Tl;dr: The question “What sorts of things store and accumulate impact potential?” ought to be one of the central questions of patient longtermism. We can further break it down into a) exploring what such ‘things’ (other than money), with the desired properties (i.e. storing, accumulation), exist, and b) how to render their impact potential commensurable, so as to be able to assess in which one(s) a patient longtermist would want to invest. I believe this question/​frame currently receives not enough attention.

This post provides a good, short introduction to the key tenets of patient longtermism. For a more extensive treatment of the subject, see this paper by Phillip Trammel and this 80,000 Hours interview with Phillip.

I think considerations raised by patient longtermism are important, and I am in favour of acting upon its implication with some of our resources, in view of diversifying our altruistic portfolio. That said, based on the arguments I’ve heard so far, I remain very sceptical of what one might take as a first-order implication: investing most of one’s money to be used in a couple of hundred or thousand years.

Patient Longtermism as a reference frame

Arguments about patient longtermism seem to naturally gravitate to discussing money as the key resource under discussion. I don’t mean to say that patient longtermism necessarily implies that investing money is the best way to act upon its implications, nor that people who have thought about it most suggest it does. However, I believe there currently exists, as a matter of fact, such a tendency. Reasons for why this is the case include the fact that money provides a straightforward way to quantify the discussion, or that we understand things about how it accumulates over time (e.g. historical interest rates). However, limiting our analysis to money would be a mistake.

In particular, I believe that the following ought to be one of the central questions of patient longtermism:

What types of things can store and accumulate ‘impact potential’ over time?

I think we should spend more time thinking about a) what such ‘things’ other than money exist, and b) how to render their impact potential commensurable so as to be able to assess in which one a patient longtermist would want to invest.

I will share a few thoughts on potential contestants for a), and some frugal arguments for how they might compare to money as a means to store and accumulate impact potential.

Types of things that store and accumulate “impact potential“ over time

My number one contestant is knowledge. I believe that knowledge is critical for any attempts of doing good and steering humanity into a flourishing future. Importantly, I also believe that knowledge has similar “accumulative” properties to invested money.

Knowledge created now will have us ask better questions tomorrow; knowledge can create better tools for generating more knowledge; and knowledge creation has the potential to uncover critical considerations, illuminate known unknowns and uncover unknown unknowns. Personally, I think the rationale for investing in knowledge creation is extremely strong.
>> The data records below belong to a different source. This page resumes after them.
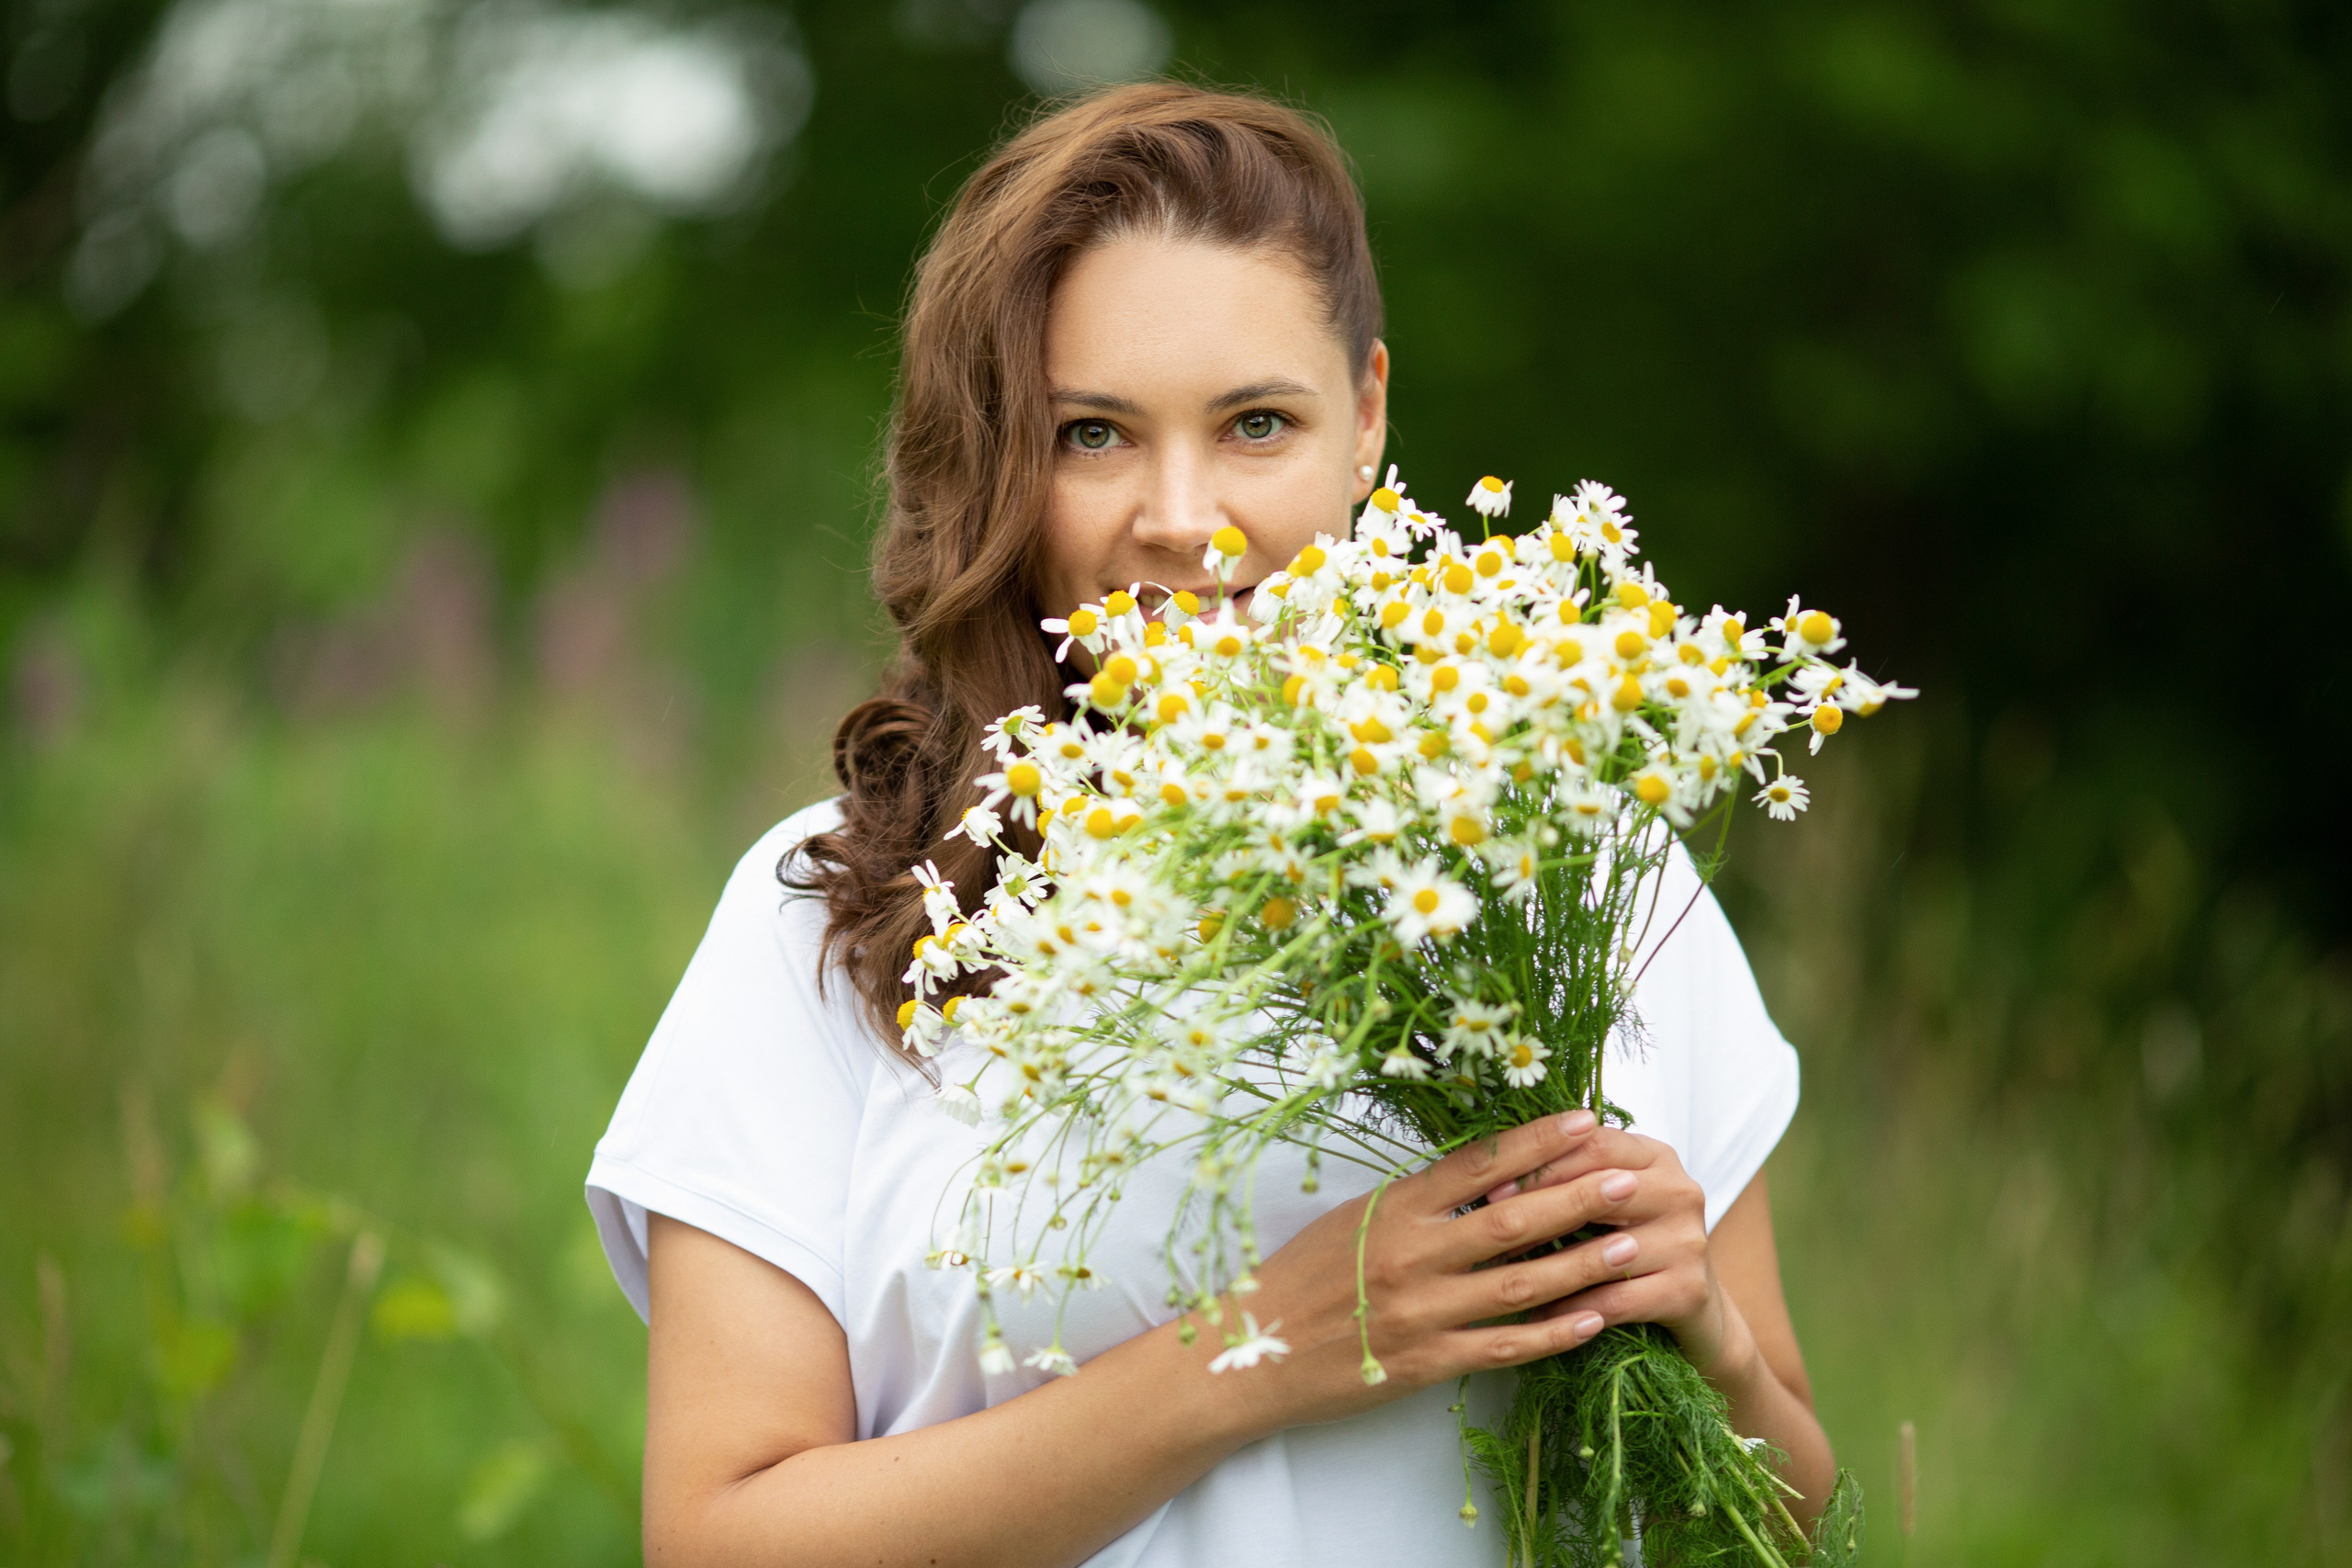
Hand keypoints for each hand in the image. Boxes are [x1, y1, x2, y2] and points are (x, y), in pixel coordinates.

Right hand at [1221, 1109, 1657, 1432]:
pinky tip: (1596, 1320)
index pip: (1478, 1165)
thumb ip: (1414, 1201)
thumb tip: (1480, 1174)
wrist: (1250, 1353)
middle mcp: (1411, 1255)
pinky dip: (1553, 1335)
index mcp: (1392, 1209)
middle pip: (1512, 1221)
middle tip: (1632, 1178)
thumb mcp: (1350, 1220)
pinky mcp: (1426, 1363)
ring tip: (1631, 1244)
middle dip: (1579, 1196)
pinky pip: (1504, 1347)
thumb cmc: (1298, 1278)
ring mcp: (1422, 1312)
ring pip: (1520, 1285)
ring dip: (1582, 1264)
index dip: (1537, 1142)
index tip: (1587, 1122)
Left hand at [1483, 1126, 1757, 1385]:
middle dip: (1539, 1206)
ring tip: (1498, 1274)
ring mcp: (1689, 1240)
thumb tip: (1489, 1169)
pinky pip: (1615, 1300)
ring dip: (1548, 1264)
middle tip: (1488, 1225)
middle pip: (1601, 1188)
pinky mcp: (1688, 1290)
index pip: (1594, 1143)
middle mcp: (1680, 1189)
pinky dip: (1572, 1310)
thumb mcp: (1606, 1200)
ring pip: (1605, 1249)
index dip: (1540, 1160)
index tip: (1491, 1183)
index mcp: (1655, 1156)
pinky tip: (1536, 1317)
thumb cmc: (1630, 1244)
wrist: (1693, 1307)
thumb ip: (1569, 1176)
If I was given some large sum of money to spend on altruistic causes, I would invest it in knowledge creation rather than longterm financial investments.

Another contestant, although pretty hard to measure, is something like “civic capacity” or “the quality of our institutions”. According to me, there are two main reasons in favour of investing in our better institutions. One, institutional development has high path-dependency. This suggests that improving institutions earlier rather than later might have large payoffs compared to the counterfactual scenario. (Some relevant academic work I am aware of on this topic are from Jenna Bednar, Scott Page, Elinor Ostrom and Douglass North.) Two, institutions interface with nearly every other area of concern, such as economics, science/​knowledge creation, innovation, national and international politics. For example, the field of development economics has thought about a version of this issue for some time now and offers a bunch of reasons why investing in good institutions might be extremely “lucrative”, among others because the health of an economy and the nature of its political institutions are tightly linked.
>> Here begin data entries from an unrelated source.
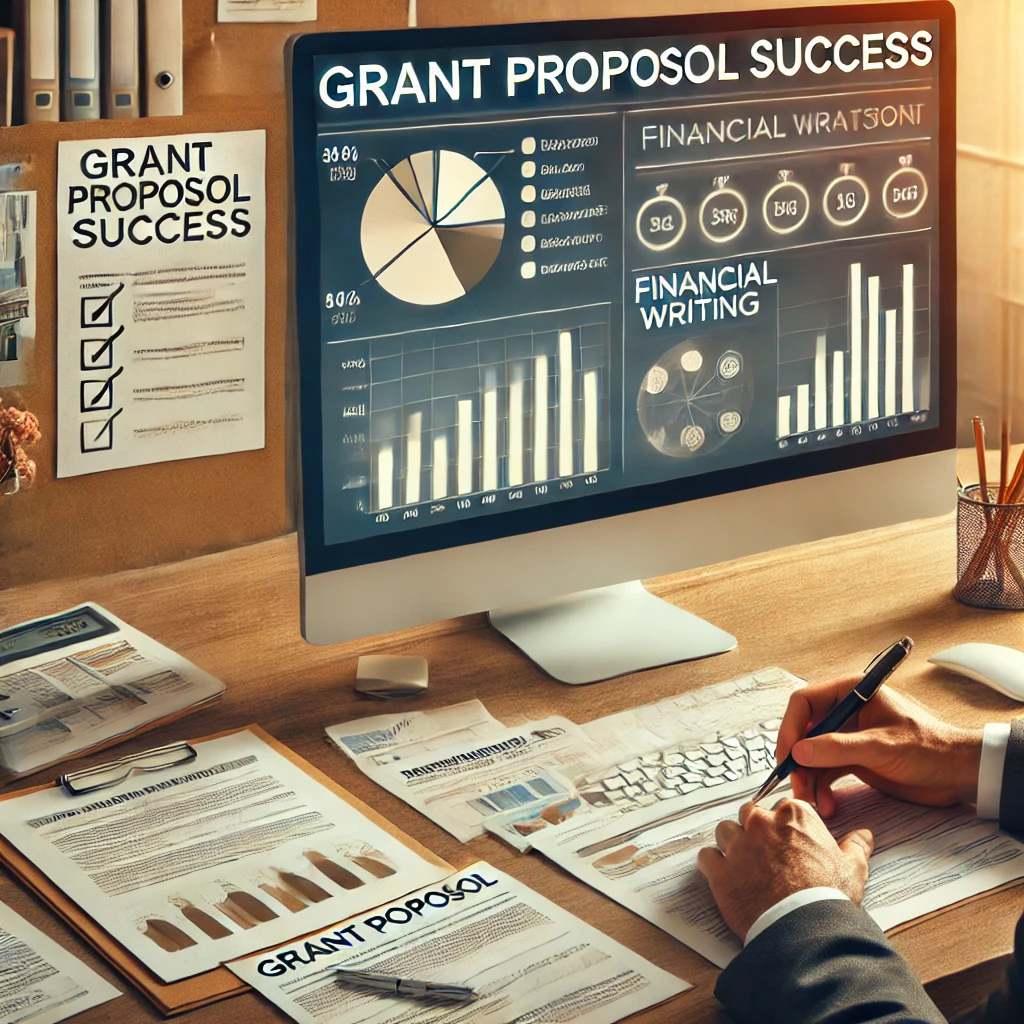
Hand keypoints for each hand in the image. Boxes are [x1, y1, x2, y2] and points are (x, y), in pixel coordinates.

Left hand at [697, 799, 872, 941]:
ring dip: (731, 844)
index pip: (783, 806)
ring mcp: (738, 845)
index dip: (784, 825)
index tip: (788, 841)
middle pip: (750, 813)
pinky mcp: (719, 870)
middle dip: (755, 829)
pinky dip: (712, 865)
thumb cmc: (827, 899)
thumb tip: (864, 835)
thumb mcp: (852, 870)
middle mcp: (762, 823)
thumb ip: (856, 847)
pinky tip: (725, 877)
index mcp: (794, 816)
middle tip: (765, 853)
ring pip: (725, 831)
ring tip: (744, 864)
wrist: (802, 929)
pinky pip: (707, 857)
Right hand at [777, 677, 983, 816]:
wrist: (957, 774)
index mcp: (852, 692)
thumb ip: (838, 748)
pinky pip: (825, 770)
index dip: (790, 728)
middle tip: (797, 786)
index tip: (787, 756)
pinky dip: (822, 787)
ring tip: (812, 802)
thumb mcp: (881, 747)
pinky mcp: (853, 758)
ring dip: (808, 778)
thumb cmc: (929, 749)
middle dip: (798, 760)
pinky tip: (826, 804)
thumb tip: (798, 751)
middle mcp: (845, 711)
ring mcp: (847, 736)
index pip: (805, 702)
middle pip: (804, 730)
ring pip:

However, this category does to me definitely seem harder to think about than, say knowledge or money. It is, for example, not straightforward how you get better institutions (“tractability concern”). There are many examples of institutional changes that did in fact not lead to an accumulation of positive consequences downstream. In the case of improving institutions in the developing world specifically, there is already an entire sector trying to work away on this, so that’s less neglected (“neglectedness concern”).
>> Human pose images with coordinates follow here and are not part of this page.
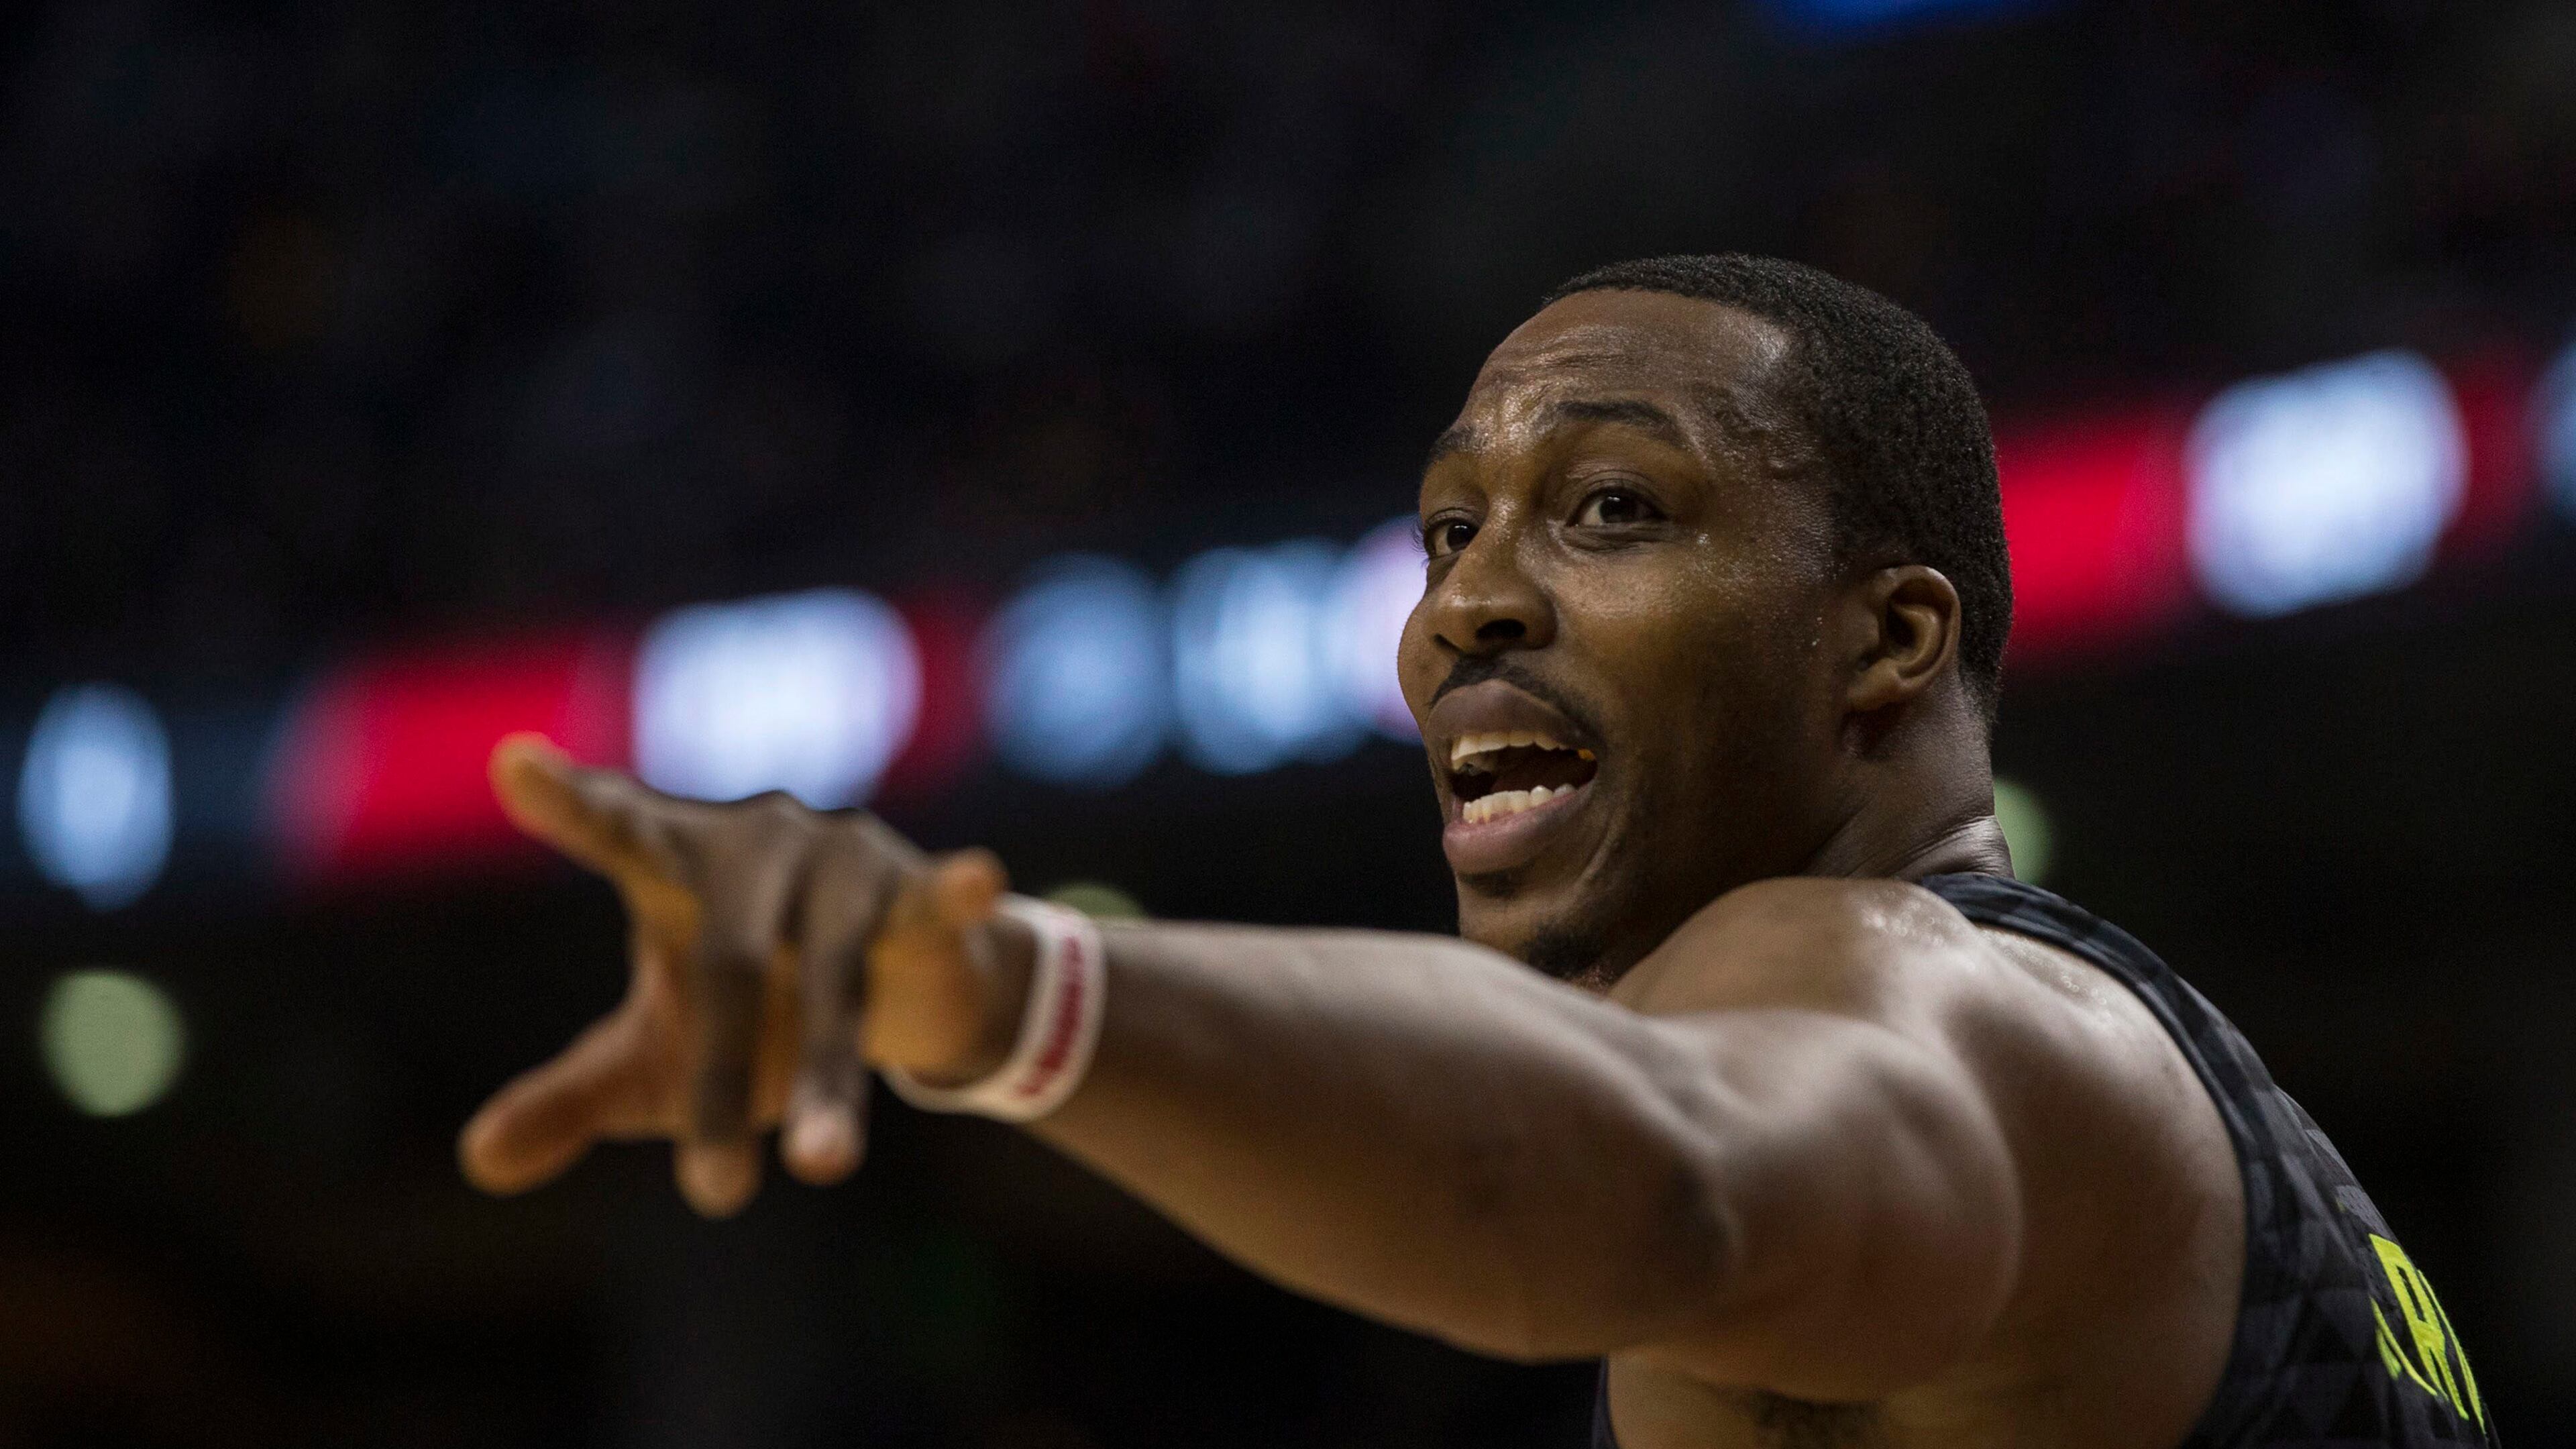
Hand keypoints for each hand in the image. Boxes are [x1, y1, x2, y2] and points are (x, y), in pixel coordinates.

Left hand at [456, 734, 1029, 1216]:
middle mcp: (752, 848)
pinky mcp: (915, 891)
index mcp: (674, 868)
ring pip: (829, 981)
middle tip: (712, 1197)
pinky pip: (934, 902)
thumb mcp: (658, 1060)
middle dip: (723, 1085)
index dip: (571, 804)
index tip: (515, 766)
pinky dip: (956, 893)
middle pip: (728, 966)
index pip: (615, 835)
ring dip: (829, 1078)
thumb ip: (572, 1097)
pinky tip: (981, 880)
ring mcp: (837, 863)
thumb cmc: (751, 1017)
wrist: (894, 996)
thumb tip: (478, 1162)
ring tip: (820, 1168)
However, I think it would be a mistake to limit the mission of creating better institutions to development economics. For example, I consider AI governance, or more generally the governance of emergent technologies, as part of this category. I, like many others, believe that this is likely a very impactful issue to work on. As a final example of what we might want to consider part of the “better institutions” bucket is something like “getting our social media and information ecosystem dilemma right”. Lots of money in the future but a very confused and fragmented world is likely not the ideal scenario from an altruistic perspective.